# Lower cowl panel



## DrBoeing (Apr 26, 2009)

I have started back on my resto project and need to replace the lower front cowl panels as both side are rusty (see photos). Is there after market panels available for this repair. Also, the lower "L" panel where the front fender attaches at the bottom, my passenger side is rusted, are these available after market also. 1969 GTO convertible


----------



## crustysack (Oct 5, 2008)

although those are nice pictures- year and model info will help get an answer


----------



## DrBoeing (Apr 26, 2009)

OOOOPS!!! Sorry about that, 1969 GTO convertible


----------



## Too Many Projects (Nov 15, 2008)

Yes, the outer panel is available by itself (sometimes called a "tulip panel") or as an assembly if more of the "box" is rusty (usually is). These pics are from Ames, but any large dealer will have them. Outer panel is D125CL-R...$53 each and assembly's are D125DL-R...$130 each.
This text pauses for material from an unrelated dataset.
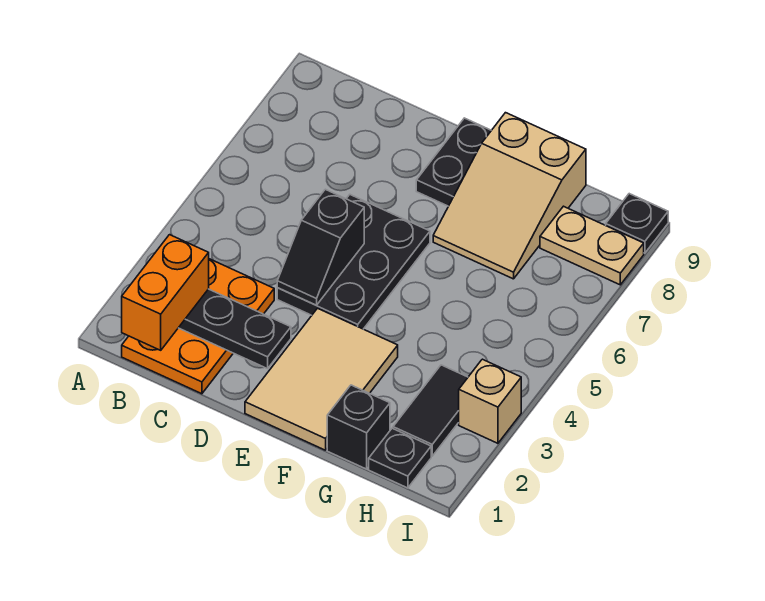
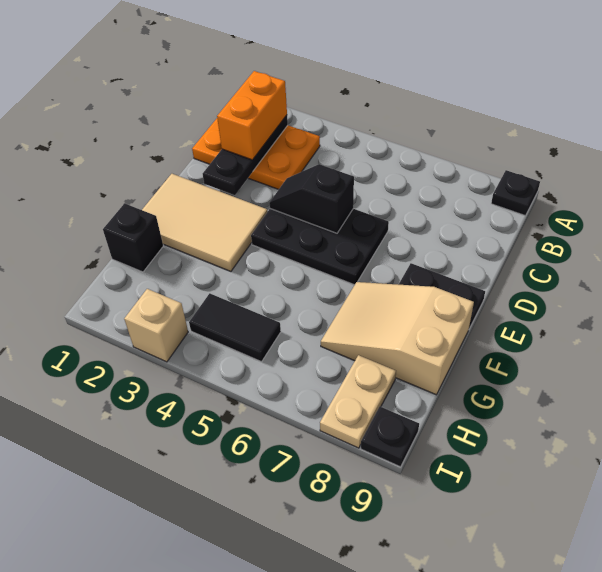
orange 1x2 brick [122,235,209,350] -> orange 1x2 brick turned to [217,71,287,160]
black 1x1 plate [369,428,431,488] -> black 1x1 plate moved to [491,170,540,216]
black 1x2 tile [393,365,468,456] -> black 1x2 tile moved to [189,293,281,362]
I haven't seen anything to replace the section below the hinge (fender attachment) area. I got pieces from donor cars to rebuild them. The good news is the firewall/cowl/hinge area is the same on ALL models, including 4 doors, so you have a much larger donor pool to look at. You don't include pics of the inner kick panels, but if they are rusted out too, then a donor cut-off is the best way to approach this. Also, the outer rocker panel attaches to that part of the cowl and should be replaced at the same time, if you need rockers. It's a very complex combination of pieces in that kick panel area. Click on my sig link and you will see pics of the left kick panel components and how I fit the donor to replace all the rot.


----------



## DrBoeing (Apr 26, 2009)

Too Many Projects said:


> Yes, the outer panel is available by itself (sometimes called a "tulip panel") or as an assembly if more of the "box" is rusty (usually is). These pics are from Ames, but any large dealer will have them. Outer panel is D125CL-R...$53 each and assembly's are D125DL-R...$130 each.
> 
> 
> 
> ...


Thanks Mitch, I have seen these parts but the photos do not do them any justice, I just can not wrap my head around how they are part of the cowl(And I am an engineer, how scary is that).
I am headed to Carlisle at the end of the month, so maybe I will find something there.
FYI, I have a full set of new rockers for this job, waiting on the new spot weld cutters and just refilled the argon tank for the mig.


----------



## Too Many Projects (Nov 15, 2008)

Carlisle is a big show. I bet you'll find a couple dealers with the parts. Call Ames and see if they are going to be there and ask them to bring the parts to see...:cheers


----------



## DrBoeing (Apr 26, 2009)

Excellent suggestion. I have spoken on a few occasions with Jami from AMES, I will send him an e-mail asking if they are going to be at Carlisle.


----------



## ibpoefarms (Jun 15, 2011)

*lower cowl panels*

Anyone have any idea where I can find these for a 65 GTO. Mine aren't rusted out they just simply don't exsist. Some dummy cut them out for some stupid reason and now can't find any from donor cars.:confused


----------



## 68GTO4004Spd (Jun 19, 2008)

I don't know if this helps or not, but since it doesn't show, my body guy just cut out the rust and made his own patch panel. I haven't uploaded the pic of the finished patch yet.


----------



## DrBoeing (Apr 26, 2009)

ibpoefarms said:


> Anyone have any idea where I can find these for a 65 GTO. Mine aren't rusted out they just simply don't exsist. Some dummy cut them out for some stupid reason and now can't find any from donor cars.:confused



Try American Metal Direct. I think they make it


----------



## ibpoefarms (Jun 15, 2011)

*lower cowl mpanels*

You have a little more to work with than me. I don't have any at all. Looks like I'm gonna have to hammer out my own. Can't seem to find any


----------



## Too Many Projects (Nov 15, 2008)

ibpoefarms said:


> You have a little more to work with than me. I don't have any at all. Looks like I'm gonna have to hammer out my own. Can't seem to find any



64-7 Gm A Body Cowl Side Hinge Panel Lh: Firewall - Cowl &amp Cowl

This is just the outer panel. If more inner struture is needed, you will need to find a donor. ANY GM A body 64-66 hinge pillar is the same 2 door, 4 door, wagon. I put a 65 pillar on my 67 but it was slightly different. The vent hole was smaller. I was able to enlarge the opening for my application but it would be very difficult to make a 67 vent hole smaller.


----------



## ibpoefarms (Jun 15, 2011)

*lower cowl panels*

Hey thanks for all the info. Auto Metal Direct had what I needed. Ordered and on the way Thanks again everybody. Jessie


----------